**EXCERPT PROVIDED:**
__________________________________________________
Just getting worse and worse by the second. It was an heirloom. It was a family heirloom, and I snapped it so that I could be extra thorough on my air conditioning tuneup for $69. She starts crying. I call my manager, and he comes out and promises her we’re going to make it right. They ended up finding an antique craftsman to repair it, and she was happy. I don’t know how much that repair bill cost, but I was expecting to be fired.

My manager graciously looked at me afterwards and said, “Did you learn your lesson?” I said, “Yes, sir.” And that was it. I never heard about it again. From then on I used a ladder every time I checked registers. I never stepped on a customer’s chair again. I learned to use the right tool for the job. In fact, I had the right tool available to me the whole time in my vehicle, and I just didn’t pull it out and use it.

Think of a typical household—dad, mom, kids—and we will address other situations later. Dad has a responsibility to shepherd and lead his wife. He and his wife together have a responsibility to bring up the children. Those are no tasks for the faint of heart. They’re sweet tasks, but they aren’t easy. You need to use the right tools.

This morning, I want to present family worship as an essential tool in those endeavors. Today, I’ll demonstrate three stimulating considerations of family worship.

A Husband’s Pursuit of His Wife’s Sanctification

We’ll start by looking at Ephesians 5. Go ahead and turn to Ephesians 5:25–27.

“Husbands, love your wives just as Christ also loved the church and gave himself up for her, so that he might sanctify her, having cleansed her by the washing of water with the word, so that he might present to himself the church in all her glory, having no spot or wrinkle or any such thing, but that she would be holy and blameless.”

I’m not going to do a complete exegesis of this passage or the surrounding passages, but I want to highlight some things that will serve our purpose well. I want to talk about the husband’s need to pursue his wife’s sanctification.

The text says that husbands are to love their wives just as Christ loved the church. Notice these characteristics of Christ’s love. It was utterly sacrificial. He gave himself up for her. Christ put the good of the church ahead of his own well-being. He didn’t avoid the things that demanded effort or discomfort or even pain. Those of you who know the gospel understand that Christ went to the cross and bore the wrath of God as a sin offering on behalf of everyone who would ever believe in him, so that though sinful and guilty, they can be declared righteous, innocent, and adopted into God’s household.

So husbands, as you look to lead your wives, sacrificial love is the modus operandi for your leadership. But look at the purpose stated here for Christ’s sacrificial love. What was he aiming at? So that he might sanctify her, having cleansed her by the washing of water with the word. Christ was aiming at the sanctification of the church. This is positional sanctification.

Christian, when you believed the word of God and the gospel, Christ set you apart as his own forever. You have been sanctified. This positional sanctification came through the means of sacrificial love on the cross. So because of what Christ did, every believer is justified. Every believer is declared to be righteous and free from sin. And every believer still alive needs continual repentance, confession of sin, and pursuing holiness. We don’t yet experience the fullness of our purification, sanctification in the gospel, and we won’t in this life. But we must be ever striving for greater purity of heart, greater holiness. This is called our progressive sanctification.
__________________________________________________
**RECORDS FOR PROCESSING:**
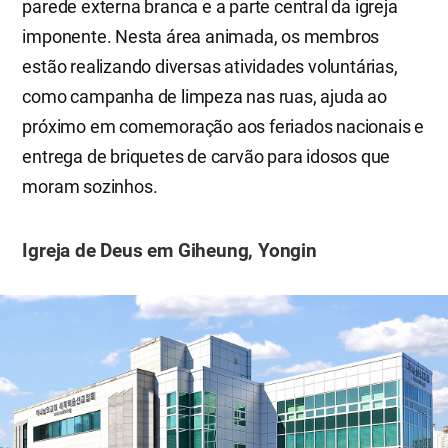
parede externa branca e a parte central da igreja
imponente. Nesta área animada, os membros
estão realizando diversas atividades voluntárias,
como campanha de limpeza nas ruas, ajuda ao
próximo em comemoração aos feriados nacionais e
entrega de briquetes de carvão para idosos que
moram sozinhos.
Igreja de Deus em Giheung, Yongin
__________________________________________________
**ACTIVITIES:**
1) How many lines of the rows contain the string "branca"? Reply with the count alone.
2) Pick up the sermon excerpt on family worship right after its final sentence and write what comes next.
The sermon excerpt on family worship and the rows come from unrelated sources.

**OUTPUTS IN ORDER:**
1) 1

2)
So husbands, Christ provided the salvation and positional sanctification of all God’s people at the cross so that the church would be presented to himself in all her glory, having no spot or wrinkle, holy and blameless. It’s an incredible reality, and it’s one that none of us husbands play a part in. We are beneficiaries of this work. But every believer must partner with Christ, with the Spirit, in the aim to see that they and those around them are growing in godliness. And especially in this context, the husband to his wife.

This is part of your duty. Certainly not all of your duty to your wife, men, but it’s an important part, and it’s the element that we’re going to focus on today. It is your responsibility to conspire for your wife’s sanctification.

Bringing Children Up in the Discipline and Instruction of the Lord

Second stimulating consideration of family worship is to bring them up in the discipline and instruction of the Lord. Look just down a few verses at Ephesians 6:4.

“Fathers, do not provoke your children to anger, but bring them up in the discipline and instruction of the Lord.”

We didn’t look at the whole context for either of these passages. But if you scan the section, you will see submissional relationships: wives submitting to husbands, children submitting to parents, slaves submitting to masters. In all three of those relationships, the one in authority owes something to those who submit to them. A wife must submit to and honor her husband. Good. But a husband must love and care for his wife. It’s easy for us to see the ugliness of a man who doesn’t love his wife, but always asserts his own authority and demands his honor. It’s dishonorable.

In the same way, parents must recognize we hold that same attitude when we demand obedience of our children according to verses 1 through 3 in this passage, but neglect the ministry and care of verse 4. If you’re a parent, hope to become a parent, if you’re a grandparent, or if you just know someone who’s a parent, this passage needs to be in your repertoire.

Notice in verse 4 who Paul commands. This command is addressed to fathers. Paul knows the word for parents. He uses it in verse 1. But specifically he gives these commands to fathers. This doesn’t deny or neglect the role of mom in the home, but it does say dad is the leader, and dad is ultimately responsible for the way these things play out. Mom’s influence is significant. She is a fundamental, essential help, laboring alongside her husband and with all of his trust in these things.

Five Ways Parents Provoke Their Children

The first command here in this passage is do not provoke your children to anger. In the context when Paul writes this, in the ancient world fathers were viewed to have an authority that far exceeds what we view a father’s authority to be today, to the point of the father having the right to put family members to death on a whim. There’s no legal check to his power. God’s view of fatherhood is so far from that one. It is so far from domineering control.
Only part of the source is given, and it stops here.